● ABOUT THIS EXERCISE
Starting from the line that contains "Aller au contenu", output every remaining line of the records below exactly as it appears, that line and the last one included.

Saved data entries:
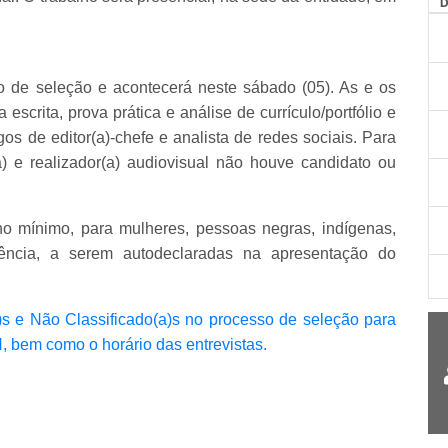
so de seleção e acontecerá neste sábado (05). As e os
escrita, prova prática e análise de currículo/portfólio e
os de editor(a)-chefe e analista de redes sociais. Para
) e realizador(a) audiovisual não houve candidato ou
no mínimo, para mulheres, pessoas negras, indígenas,
ência, a serem autodeclaradas na apresentação do
a)s e Não Classificado(a)s no processo de seleção para
bem como o horário das entrevistas.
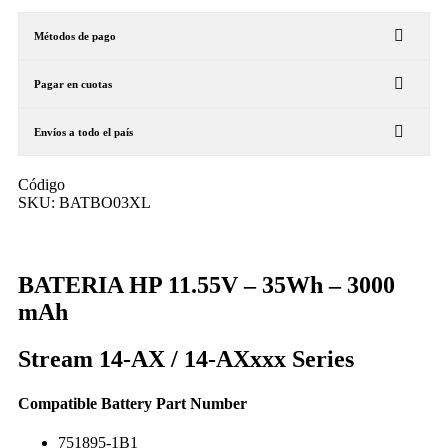
Métodos de pago
Pagar en cuotas
Envíos a todo el país
Código
SKU:
BATBO03XL
BATERIA HP 11.55V – 35Wh – 3000
mAh
Stream 14-AX / 14-AXxxx Series
Compatible Battery Part Number
751895-1B1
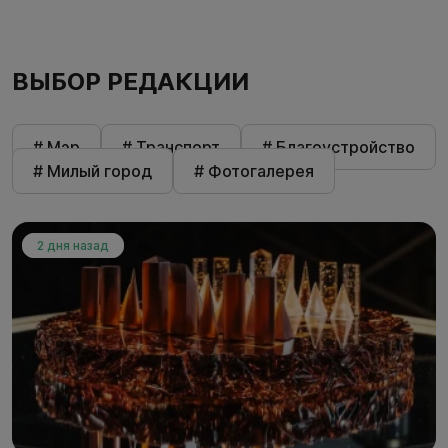
ВЫБОР РЕДАКЦИИ
# Мэр
# Транспорт
# Благоустройство
# Милый город
# Фотогалерея
2 дня назад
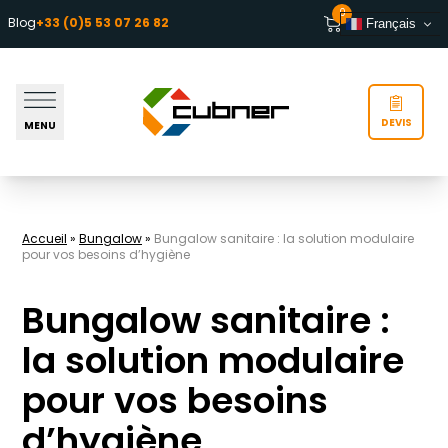
Aller au contenu
0
Blog
+33 (0)5 53 07 26 82
Français
DEVIS
MENU
Accueil
»
Bungalow
»
Bungalow sanitaire : la solution modulaire
pour vos besoins d’hygiène
Bungalow sanitaire :
la solution modulaire
pour vos besoins
d’hygiène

● RESPONSE TO THE TASK
Aller au contenu
0
Blog
+33 (0)5 53 07 26 82
Français
DEVIS
MENU
Accueil
»
Bungalow
»
Bungalow sanitaire : la solution modulaire
pour vos besoins d’hygiène
Bungalow sanitaire :
la solution modulaire
pour vos besoins
d’hygiène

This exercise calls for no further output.